+++ Quoted passage +++
[Python-ideas] Briefer string format

Mike Miller python-ideas at mgmiller.net
Mon Jul 20 02:53:12 CEST 2015


Hmm, I prefer this recipe sent to me directly by joejev:

 >>> import sys
 >>> from collections import ChainMap
 >>> def f(cs):
...     """Format a string with the local scope of the caller
...
...     Parameters
...     ----------
...     cs : str
...         The string to format.
...
...     Returns
...     -------
...     formatted : str
...         The string with the format units filled in.
...     """
...     frame = sys._getframe(1)
...     return cs.format(**dict(ChainMap(frame.f_locals, frame.f_globals)))
...
 >>> a = 1
 >>> f('{a}')
'1'

For yours I'd use the "pile of poo" character:  ;)

     💩("{foo}", _())

Both of these might be slower and a bit more awkward than the f'' idea, though I 
like them.

As to the original post, a pyflakes-type script might be able to look for name 
errors to assuage concerns, but as I mentioned before I believe the task of 
matching string/vars is still necessary.

-Mike


On 07/19/2015 04:59 PM, Paul Sokolovsky wrote:
> Hello,
>
> On Sun, 19 Jul 2015 16:35:01 -0700
> Mike Miller <python-ideas at mgmiller.net> wrote:
>
> []
>
>>       csstext += f'{nl}{key}{space}{{{nl}'
>>
>> An "f-formatted" string could automatically format with the locals
>> dict. Not yet sure about globals, and unicode only suggested for
>> now.
>
> "Not sure" sounds convincing. Deal - let's keep being explicit rather
> than implicit. Brevity?
>
> def _(fmt, dict):
>      return fmt.format(**dict)
> __ = globals()
> ___ = locals()
>
> foo = 42
>
> _("{foo}", __())
>
>
> If that's not terse enough, you can take Python3, and go thru Unicode
> planes looking for funky-looking letters, then you hopefully can reduce
> to
>
> .("{foo}", .())
>
> Where dots aren't dots, but funky-looking letters.
+++
◆ Set of tasks ◆
1. Summarize the mailing-list post on briefer string formatting in two sentences.
2. According to the post, who sent Mike Miller the recipe he prefers?
The material that comes next has no connection to the post.
+++ Dataset excerpts +++
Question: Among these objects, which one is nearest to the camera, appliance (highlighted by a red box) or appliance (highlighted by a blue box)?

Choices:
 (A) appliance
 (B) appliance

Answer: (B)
+++
◆ Solution set ◆
1. Mike Miller prefers a recipe sent to him by joejev that formats a string using the local and global scope of the caller. He says that recipe and Paul Sokolovsky's suggestion might be slower and more awkward than the f'' idea, and that a pyflakes-type script could look for name errors, though he believes matching strings to variables is still necessary.

2. joejev